Tim 10 Partai Persatuan Pembangunan (PPP) versi Muktamar Jakarta kembali menagih janji Menteri Hukum dan HAM Yasonna H. Laoly soal Surat Keputusan pengesahan pengurus kubu Ketua Umum Djan Faridz, sesuai putusan Mahkamah Agung Nomor 601 K/Pdt.Sus-Parpol/2015.
Sekjen PPP versi Muktamar Jakarta Dimyati Natakusumah mengatakan, setelah lebih dari dua kali mendatangi Kemenkumham dan melakukan pertemuan dengan Kasubdit Partai Politik Baroto diperoleh informasi bahwa semua syarat administrasi pendaftaran PPP sudah lengkap. Tinggal menunggu disposisi dari Menteri Yasonna untuk mengesahkan SK kepengurusan.
"Kita berharap dalam waktu dekat ini Menkumham Yasonna Laoly segera mengesahkan kepengurusan DPP PPP sesuai dengan putusan Mahkamah Agung," jelasnya kepada redaksi, Jumat (22/1).
Menurut Dimyati, jika Menkumham tidak segera menepati janjinya mengeluarkan SK atas kepengurusan PPP hasil Muktamar Jakarta, maka pihaknya akan mengambil langkah selanjutnya termasuk kemungkinan menempuh jalur hukum.
"Karena Menkumham telah melakukan contempt of court dengan tidak menindaklanjuti amar putusan Mahkamah Agung," ucapnya.
Dia menjelaskan, amar putusan MA dimana PPP hasil Muktamar Jakarta yang sah adalah putusan yang bersifat wajib dan mengikat semuanya, baik pemerintah maupun kedua kubu di PPP.
"Siapapun yang tidak melaksakanakan putusan MA sama saja dengan melakukan perbuatan melanggar hukum yakni contempt of court," ujar Dimyati.
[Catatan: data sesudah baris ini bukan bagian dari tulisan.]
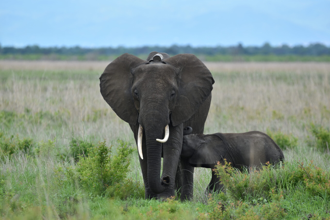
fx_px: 5775
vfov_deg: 2.2
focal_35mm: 630
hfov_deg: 3.3
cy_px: 110
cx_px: 165
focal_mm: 420
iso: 200
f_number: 6
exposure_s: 1/500
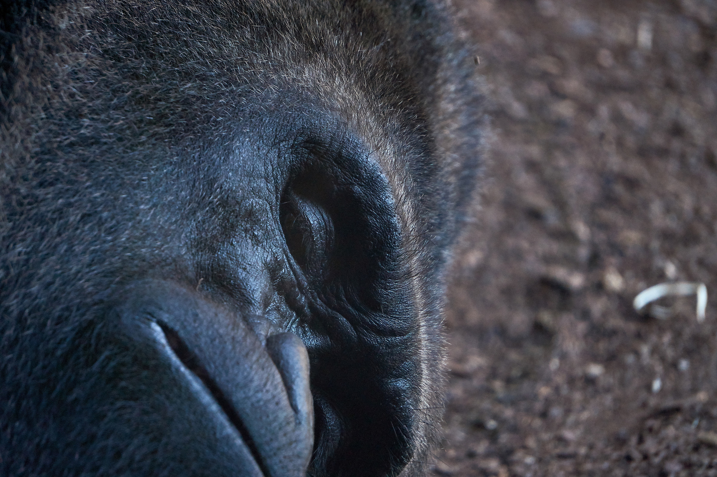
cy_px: 238
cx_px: 358
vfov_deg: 4.4
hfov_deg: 6.5
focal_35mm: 315
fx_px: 6270
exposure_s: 1/200
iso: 400
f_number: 6.3
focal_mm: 210
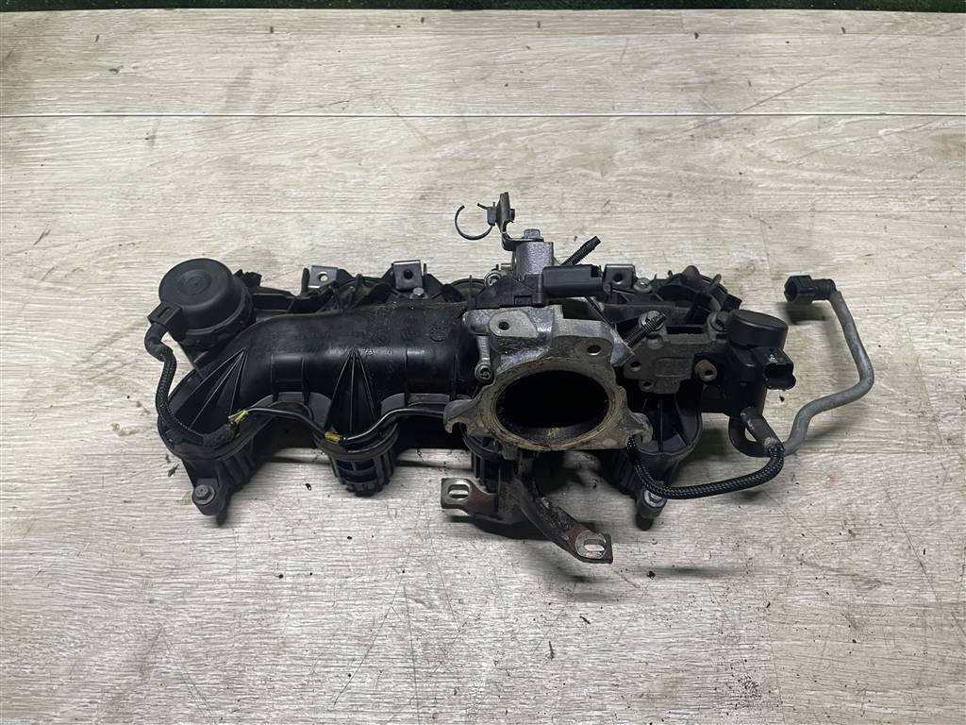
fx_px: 726
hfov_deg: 67.3
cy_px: 362
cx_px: 483
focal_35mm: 26
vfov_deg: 53.1
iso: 100
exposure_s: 1/50
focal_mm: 4.2
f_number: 1.6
Dimyati menilai, kelompok yang mendorong dilakukannya Muktamar mengincar posisi ketua umum atau ingin menjadi pengurus dan sebagainya. Pihaknya mempersilahkan saja menempati posisi jabatan struktural di PPP, namun hal yang perlu dilakukan adalah mematuhi lebih dulu putusan MA, baru melaksanakan Muktamar.
"Dorongan terhadap adanya mukmatar islah adalah bagian dari tipu muslihat untuk tidak menjalankan isi putusan MA, janganlah kita melakukan perbuatan hukum," katanya.
Dia menambahkan, jika Menkumham menolak putusan MA yang sudah memiliki kekuatan hukum tetap maka Menteri Yasonna sudah melecehkan hukum. Dia pun menyesalkan jika itu terjadi di era demokrasi saat ini di mana hukum sebagai panglima.
"Demokrasi tanpa ada penegakan hukum adalah anarki. Hal itulah yang sekarang sedang dipertontonkan oleh Menteri Yasonna," tegas Dimyati.
Seperti diketahui, dalam putusan Mahkamah Agung nomor 504K/TUN/2015, Majelis Hakim Agung yang diketuai Imam Soebechi mengabulkan seluruh gugatan permohonannya. Pada halaman 48 poin 11 putusan MA tertanggal 20 Oktober 2015. Pihaknya mencantumkan pengurus PPP yang sah berdasar merupakan hasil Muktamar Jakarta dengan Ketua Umum Djan Faridz.
Majelis MA pun membatalkan Surat Keputusan Menteri Hukum dan Hak Asasi Manusia nomor M.HH-07.AH.11.01 tahun 2014, tanggal 28 tentang Pengesahan Perubahan Susunan Kepengurusan Dewan Pimpinan Pusat PPP. Mewajibakan tergugat mencabut SK Menkumham tersebut.
Sementara poin 11 halaman 48 putusan MA tersebut menyebutkan 'bahwa penyelenggaraan Muktamar VIII PPP yang ditetapkan tanggal 30 Oktober 2014 sampai 2 November 2014 di Hotel Sahid, Jakarta tersebut diatas telah dilaksanakan dengan baik sesuai AD/ART PPP hasil Muktamar VII 2011 di Bandung sehingga terbentuk kepengurusan DPP PPP yang baru yang dipimpin Djan Faridz sebagai Ketua Umum sampai saat ini sesuai putusan Mahkamah Partai Nomor 49/PIP/MP-DPP.PPP/2014, tanggal 11 Oktober 2014 yang diatur dalam Pasal 32 Ayat (1) dan (2) UU tentan partai politik.
Penyelesaian perselisihan pengurus DPP PPP dengan tanpa intervensi atau campur tangan dari pihak manapun sebagai satu-satunya partai Islam berhaluan Ahli Sunnah Waljamaah di Indonesia yang taat undang-undang dan hukum yang berlaku.